Publicizing ensures transparency and allows the securing party or third parties to be informed and respond in accordance with the law. Therefore, the Debt Settlement Party should establish internal procedures for publicizing information, including: notice forms; posting locations; minimum time limits for responses and scenarios for responses from the securing party (negotiation, mediation, litigation). In addition, the Debt Settlement Party must retain full documentation and evidence of publicizing in compliance with the law, such as postal receipts for sending notices, confirmation of website posting and photographs of posted notices at offices or related locations. Retaining these documents not only demonstrates the legality and transparency of the seizure process in case of disputes or complaints but also serves as a basis for authorities, courts or other parties to confirm that the Debt Settlement Party has fully complied with legal obligations before proceeding with seizure.
6.Authorizing the seizure of collateral (if any)
Authorization for seizure is limited to certain entities under Clause 6, Article 198a of the Amended Law on Credit Institutions 2025. This provision aims to avoid widespread authorization to units lacking capacity or having improper purposes. When authorizing, the Debt Settlement Party must have a clear power of attorney/authorization contract and prepare sufficient documents proving the capability of the authorized entity and the supervision process.
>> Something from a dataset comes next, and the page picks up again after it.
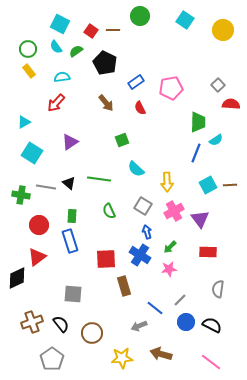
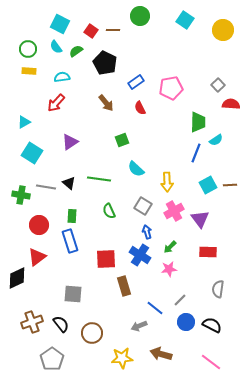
yellow rectangle at (29, 71): rotated 48 degrees counterclockwise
The Debt Settlement Party should develop and promulgate internal regulations on the procedures for authorization applicable to entities that meet statutory conditions. The authorization contract should specify the scope of authorization, rights and obligations upon receiving authorization, commitments to comply with the law and penalties for breaches of the authorization agreement.
7.Seizing the collateral
Once all the above conditions are satisfied, the Debt Settlement Party may proceed with the seizure according to the previously publicized information. The Debt Settlement Party organizes a lawful seizure team and prepares a seizure record. The record must state: the time, location, collateral, quantity, condition, delivery and receipt documents, the delivering party, the receiving party, witnesses and other relevant details.
Pursuant to Clause 5, Article 198a of the Amended Law on Credit Institutions 2025, the commune-level People’s Committee and commune-level police shall ensure security, order and social safety during the seizure. If the securing party fails to cooperate or is absent at the seizure time as notified by the Debt Settlement Party, a representative of the commune-level People’s Committee where the seizure takes place must witness and sign the seizure record. This provision ensures confirmation by local authorities of the legality of the Debt Settlement Party’s seizure and limits the possibility of abuse or excessive measures due to on-site state supervision.
In addition, the Amended Law on Credit Institutions 2025 provides that the Debt Settlement Party or the authorized organization seizing the debt must not use any measures that violate the law or contravene social ethics during the seizure process.
In the collateral seizure stage, the Debt Settlement Party may still face various difficulties and risks, even when all conditions are met and procedures are followed. In practice, risks often arise from the securing party or third parties resisting or obstructing the seizure process; the collateral being damaged, lost or dissipated before seizure or new legal disputes arising, interrupting the disposal process. Regarding these issues, please read the next article of TNTP for more detailed information.
In this article, TNTP has analyzed and presented an overview of the provisions on the procedures for seizing collateral under the Amended Law on Credit Institutions 2025. We hope this article will help our readers, particularly credit institutions and related individuals, clearly understand the new legal provisions, thereby proactively applying them correctly and minimizing legal risks in practice.